:: Texto de estudo ::
━━━━━━

Vida nova na terceira idade: aos 70, virou estudante compulsiva

Foto: Tatiana GerasimenkoAmpliar

Neuza está na "idade da juventude acumulada"

Após cuidar dos pais, dos filhos e dos netos, Neuza começou a olhar para si mesma e decidiu se atualizar. Já fez mais de 30 cursos

Ela não gosta de ser chamada de senhora, não curte o termo “feliz idade” e considera que a vida seja uma sucessão de momentos de “melhor idade”. Sabe, entretanto, que tudo pode recomeçar a qualquer momento, preferindo por isso a expressão “idade da juventude acumulada”.

Neuza Guerreiro de Carvalho é obcecada pela memória. Ainda bem, afinal, tem boas histórias para contar: aos 80 anos, possui três estantes recheadas de pastas com minuciosas retrospectivas de sua vida, da dos filhos e até mesmo das noras e genros. Mas se engana quem pensa que a documentação sirva de estepe para os tropeços da mente. Lúcida e apaixonada pela vida, a blogueira do Vovó Neuza que arrastou outras mulheres para o grupo de oficinas de memórias batizadas de “Seminovas” - um diálogo sobre São Paulo e, sobretudo, suas percepções acerca do mundo – deu um passo adiante aos 70. “Foi quando minha mãe morreu que as coisas começaram a mudar, porque meu marido já tinha morrido, meus filhos estavam seguindo suas vidas”.

Diante das circunstâncias, e não da idade (como ela faz questão de ressaltar), teve a oportunidade de fazer o que sempre quis - dar fôlego ao seu lado “estudante compulsiva”. Graduada em 1951 em História Natural pela Universidade de São Paulo, voltou a frequentar a USP em 2005 por meio do Programa Universidade Aberta à Terceira Idade. O desejo era antigo. “Pouco antes de me aposentar pensei em voltar a estudar, mais para me atualizar”, conta Neuza. “Fiz instrumentação cirúrgica, só que tudo era difícil com pai, mãe, filhos, netos”. Somente livre das responsabilidades da casa conseguiria finalmente se dedicar aos mais de 30 cursos finalizados desde então. Sua sede de conhecimento foi muito além da Biologia, e hoje ela exibe orgulhosa certificados que passam pelos mais diferentes campos do saber: psicologia, literatura, jornalismo, música, artes, etc.

━━━━━━

(Entradas do conjunto de dados)
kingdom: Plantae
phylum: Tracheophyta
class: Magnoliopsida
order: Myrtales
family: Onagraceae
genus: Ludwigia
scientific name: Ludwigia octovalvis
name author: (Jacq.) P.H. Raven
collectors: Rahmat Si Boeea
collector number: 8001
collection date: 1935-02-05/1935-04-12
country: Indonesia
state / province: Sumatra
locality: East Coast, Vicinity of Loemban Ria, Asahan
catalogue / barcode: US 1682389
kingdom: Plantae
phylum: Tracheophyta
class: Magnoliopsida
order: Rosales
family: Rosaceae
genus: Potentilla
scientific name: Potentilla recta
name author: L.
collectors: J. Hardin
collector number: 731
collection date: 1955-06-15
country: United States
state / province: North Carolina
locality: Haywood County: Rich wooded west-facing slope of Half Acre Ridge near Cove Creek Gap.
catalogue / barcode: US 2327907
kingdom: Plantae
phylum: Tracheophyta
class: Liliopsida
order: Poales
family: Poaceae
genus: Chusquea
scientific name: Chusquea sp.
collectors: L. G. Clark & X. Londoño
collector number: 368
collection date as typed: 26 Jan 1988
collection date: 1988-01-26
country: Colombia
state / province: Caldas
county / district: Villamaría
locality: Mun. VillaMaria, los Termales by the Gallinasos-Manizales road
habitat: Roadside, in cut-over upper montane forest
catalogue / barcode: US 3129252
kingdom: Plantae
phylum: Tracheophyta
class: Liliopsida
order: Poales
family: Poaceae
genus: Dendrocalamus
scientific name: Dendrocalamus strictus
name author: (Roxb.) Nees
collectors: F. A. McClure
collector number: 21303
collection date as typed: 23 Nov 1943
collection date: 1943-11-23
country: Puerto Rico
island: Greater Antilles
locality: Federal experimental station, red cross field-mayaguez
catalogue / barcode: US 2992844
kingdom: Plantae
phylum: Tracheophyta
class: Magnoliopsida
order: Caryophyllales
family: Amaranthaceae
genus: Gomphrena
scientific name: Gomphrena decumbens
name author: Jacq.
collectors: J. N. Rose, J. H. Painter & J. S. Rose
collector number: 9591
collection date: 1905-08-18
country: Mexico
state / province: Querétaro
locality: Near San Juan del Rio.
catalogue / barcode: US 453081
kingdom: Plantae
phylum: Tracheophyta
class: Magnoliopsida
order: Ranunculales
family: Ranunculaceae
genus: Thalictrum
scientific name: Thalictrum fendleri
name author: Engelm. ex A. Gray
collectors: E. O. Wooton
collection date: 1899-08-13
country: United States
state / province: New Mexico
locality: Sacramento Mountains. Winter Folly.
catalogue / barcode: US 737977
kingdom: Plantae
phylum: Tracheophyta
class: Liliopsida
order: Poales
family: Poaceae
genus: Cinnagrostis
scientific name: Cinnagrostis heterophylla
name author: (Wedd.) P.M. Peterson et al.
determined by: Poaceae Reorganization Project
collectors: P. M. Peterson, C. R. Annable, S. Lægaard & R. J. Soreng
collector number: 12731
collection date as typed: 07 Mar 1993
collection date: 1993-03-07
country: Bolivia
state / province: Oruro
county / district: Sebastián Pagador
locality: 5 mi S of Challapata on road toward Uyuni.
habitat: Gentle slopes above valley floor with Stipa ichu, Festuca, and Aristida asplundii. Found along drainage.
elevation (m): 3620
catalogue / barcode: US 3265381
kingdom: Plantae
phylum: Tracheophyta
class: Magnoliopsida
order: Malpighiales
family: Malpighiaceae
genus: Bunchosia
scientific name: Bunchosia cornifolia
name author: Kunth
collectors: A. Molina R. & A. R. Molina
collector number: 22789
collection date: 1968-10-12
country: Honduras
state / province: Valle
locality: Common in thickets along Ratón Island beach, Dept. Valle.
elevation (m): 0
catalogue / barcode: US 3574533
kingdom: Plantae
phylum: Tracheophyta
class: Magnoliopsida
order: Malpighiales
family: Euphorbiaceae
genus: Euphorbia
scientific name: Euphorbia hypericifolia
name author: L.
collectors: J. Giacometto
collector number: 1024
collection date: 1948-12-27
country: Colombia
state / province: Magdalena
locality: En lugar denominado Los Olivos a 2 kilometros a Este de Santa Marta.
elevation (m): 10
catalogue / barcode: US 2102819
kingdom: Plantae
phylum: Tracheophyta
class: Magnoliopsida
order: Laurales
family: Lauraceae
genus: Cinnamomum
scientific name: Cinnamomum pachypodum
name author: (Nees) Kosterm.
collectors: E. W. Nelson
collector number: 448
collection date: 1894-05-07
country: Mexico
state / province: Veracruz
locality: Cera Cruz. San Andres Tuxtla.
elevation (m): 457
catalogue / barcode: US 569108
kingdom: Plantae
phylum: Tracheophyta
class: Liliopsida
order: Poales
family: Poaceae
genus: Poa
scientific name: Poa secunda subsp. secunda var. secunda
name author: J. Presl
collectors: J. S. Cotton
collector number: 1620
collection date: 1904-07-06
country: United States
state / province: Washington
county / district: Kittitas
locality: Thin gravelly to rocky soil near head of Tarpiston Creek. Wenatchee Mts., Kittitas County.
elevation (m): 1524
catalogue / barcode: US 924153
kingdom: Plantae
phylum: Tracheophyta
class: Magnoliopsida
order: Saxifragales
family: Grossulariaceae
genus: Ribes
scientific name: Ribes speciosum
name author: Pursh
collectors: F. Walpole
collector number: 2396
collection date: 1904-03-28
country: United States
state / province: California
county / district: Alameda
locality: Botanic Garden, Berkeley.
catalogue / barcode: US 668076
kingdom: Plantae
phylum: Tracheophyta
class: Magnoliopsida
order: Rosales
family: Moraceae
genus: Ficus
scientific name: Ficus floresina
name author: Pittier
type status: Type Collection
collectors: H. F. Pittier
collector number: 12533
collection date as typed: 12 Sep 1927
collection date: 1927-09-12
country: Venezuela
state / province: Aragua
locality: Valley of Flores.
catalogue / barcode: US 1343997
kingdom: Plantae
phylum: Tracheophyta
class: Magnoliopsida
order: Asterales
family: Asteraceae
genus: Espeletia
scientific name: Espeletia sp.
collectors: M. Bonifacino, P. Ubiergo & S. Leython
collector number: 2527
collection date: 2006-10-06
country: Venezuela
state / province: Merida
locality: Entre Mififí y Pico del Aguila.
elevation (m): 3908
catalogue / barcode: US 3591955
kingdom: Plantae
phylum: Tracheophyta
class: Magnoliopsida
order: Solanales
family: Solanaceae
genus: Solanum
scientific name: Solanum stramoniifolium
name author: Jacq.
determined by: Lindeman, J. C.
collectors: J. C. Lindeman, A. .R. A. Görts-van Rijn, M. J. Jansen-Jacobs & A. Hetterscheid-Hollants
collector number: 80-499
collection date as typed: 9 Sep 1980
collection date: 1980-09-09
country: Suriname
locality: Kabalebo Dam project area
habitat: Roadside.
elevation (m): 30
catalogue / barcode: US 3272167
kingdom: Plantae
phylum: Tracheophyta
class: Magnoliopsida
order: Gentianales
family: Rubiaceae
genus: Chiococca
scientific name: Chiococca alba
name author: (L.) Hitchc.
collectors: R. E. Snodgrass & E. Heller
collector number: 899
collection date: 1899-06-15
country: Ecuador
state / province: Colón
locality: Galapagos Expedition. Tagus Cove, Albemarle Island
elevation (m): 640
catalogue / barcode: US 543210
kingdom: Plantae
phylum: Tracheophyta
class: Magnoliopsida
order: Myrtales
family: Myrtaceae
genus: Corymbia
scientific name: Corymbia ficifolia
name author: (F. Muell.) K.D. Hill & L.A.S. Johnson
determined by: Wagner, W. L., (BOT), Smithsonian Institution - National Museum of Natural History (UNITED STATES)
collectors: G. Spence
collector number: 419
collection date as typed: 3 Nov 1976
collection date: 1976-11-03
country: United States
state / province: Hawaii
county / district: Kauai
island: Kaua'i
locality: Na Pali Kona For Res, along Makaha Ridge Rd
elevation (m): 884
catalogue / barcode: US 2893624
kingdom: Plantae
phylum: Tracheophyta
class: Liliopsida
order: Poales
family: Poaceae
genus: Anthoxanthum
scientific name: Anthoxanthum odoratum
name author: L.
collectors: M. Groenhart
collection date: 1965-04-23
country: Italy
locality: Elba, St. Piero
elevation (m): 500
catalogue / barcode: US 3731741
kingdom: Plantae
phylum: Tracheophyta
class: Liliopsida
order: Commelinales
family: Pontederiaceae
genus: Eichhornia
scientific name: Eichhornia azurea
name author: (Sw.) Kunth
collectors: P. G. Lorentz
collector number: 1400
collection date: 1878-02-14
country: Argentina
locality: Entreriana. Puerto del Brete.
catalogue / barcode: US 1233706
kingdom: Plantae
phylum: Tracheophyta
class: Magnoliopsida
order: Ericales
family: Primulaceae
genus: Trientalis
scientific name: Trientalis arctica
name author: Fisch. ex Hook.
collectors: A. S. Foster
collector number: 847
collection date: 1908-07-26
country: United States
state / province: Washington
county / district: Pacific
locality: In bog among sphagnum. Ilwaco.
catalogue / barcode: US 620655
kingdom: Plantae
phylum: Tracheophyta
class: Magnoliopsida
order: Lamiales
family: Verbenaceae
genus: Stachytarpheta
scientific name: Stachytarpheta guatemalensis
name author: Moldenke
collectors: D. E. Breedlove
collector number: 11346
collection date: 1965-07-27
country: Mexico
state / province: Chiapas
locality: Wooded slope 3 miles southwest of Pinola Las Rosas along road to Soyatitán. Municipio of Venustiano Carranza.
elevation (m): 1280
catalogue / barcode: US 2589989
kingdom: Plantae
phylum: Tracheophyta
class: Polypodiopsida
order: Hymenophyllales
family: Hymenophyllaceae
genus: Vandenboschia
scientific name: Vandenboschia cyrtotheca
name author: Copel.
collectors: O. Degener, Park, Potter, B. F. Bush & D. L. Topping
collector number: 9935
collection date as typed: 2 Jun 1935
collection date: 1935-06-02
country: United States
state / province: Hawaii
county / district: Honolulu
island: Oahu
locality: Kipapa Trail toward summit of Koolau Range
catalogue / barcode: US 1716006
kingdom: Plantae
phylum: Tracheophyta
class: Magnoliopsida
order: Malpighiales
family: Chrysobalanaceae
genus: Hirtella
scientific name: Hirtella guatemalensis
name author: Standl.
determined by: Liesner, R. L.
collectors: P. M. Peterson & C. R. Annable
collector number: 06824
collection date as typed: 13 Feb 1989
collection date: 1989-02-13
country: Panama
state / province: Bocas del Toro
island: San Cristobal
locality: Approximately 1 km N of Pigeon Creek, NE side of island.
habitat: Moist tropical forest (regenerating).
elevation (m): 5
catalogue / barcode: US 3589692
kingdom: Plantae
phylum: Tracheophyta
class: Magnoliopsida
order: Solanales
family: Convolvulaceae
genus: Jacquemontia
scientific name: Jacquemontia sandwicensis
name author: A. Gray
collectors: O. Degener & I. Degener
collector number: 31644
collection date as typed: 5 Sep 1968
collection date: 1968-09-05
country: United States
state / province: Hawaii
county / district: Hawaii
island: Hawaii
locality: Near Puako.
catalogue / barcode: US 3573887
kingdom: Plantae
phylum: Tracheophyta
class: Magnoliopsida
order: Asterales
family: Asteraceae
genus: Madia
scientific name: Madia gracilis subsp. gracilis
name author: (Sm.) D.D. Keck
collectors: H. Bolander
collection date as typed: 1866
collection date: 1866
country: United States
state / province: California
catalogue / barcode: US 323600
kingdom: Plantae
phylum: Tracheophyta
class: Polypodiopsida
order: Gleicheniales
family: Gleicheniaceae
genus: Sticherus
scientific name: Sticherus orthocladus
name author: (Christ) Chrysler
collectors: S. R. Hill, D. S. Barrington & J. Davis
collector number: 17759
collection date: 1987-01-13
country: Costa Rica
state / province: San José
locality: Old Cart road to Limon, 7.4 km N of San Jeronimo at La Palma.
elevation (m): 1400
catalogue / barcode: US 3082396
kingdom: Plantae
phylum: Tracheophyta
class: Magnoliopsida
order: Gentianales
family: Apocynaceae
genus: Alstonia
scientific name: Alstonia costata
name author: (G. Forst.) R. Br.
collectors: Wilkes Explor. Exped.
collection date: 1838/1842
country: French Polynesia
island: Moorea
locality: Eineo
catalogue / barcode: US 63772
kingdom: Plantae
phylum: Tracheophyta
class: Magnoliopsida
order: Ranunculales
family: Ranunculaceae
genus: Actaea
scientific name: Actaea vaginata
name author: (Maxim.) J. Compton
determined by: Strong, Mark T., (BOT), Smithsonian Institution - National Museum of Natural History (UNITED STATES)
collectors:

━━━━━━

:: Objetivo da tarefa ::
Diga se cada afirmação abaixo concorda com o texto sobre Neuza, respondendo sim ou não e citando as palavras do texto que decidem: (a) Neuza se formou em História Natural pela USP em 1951; (b) Neuza gosta da expressão "feliz idade"; (c) Neuza voltou a estudar na USP em 2010. Os dados não têm nenhuma relação com o texto sobre Neuza.

:: Resultado da tarefa ::
(a) Sim: «Graduada em 1951 em História Natural pela Universidade de São Paulo».
(b) Não: «não curte o termo “feliz idade”».
(c) Não: «voltou a frequentar a USP em 2005».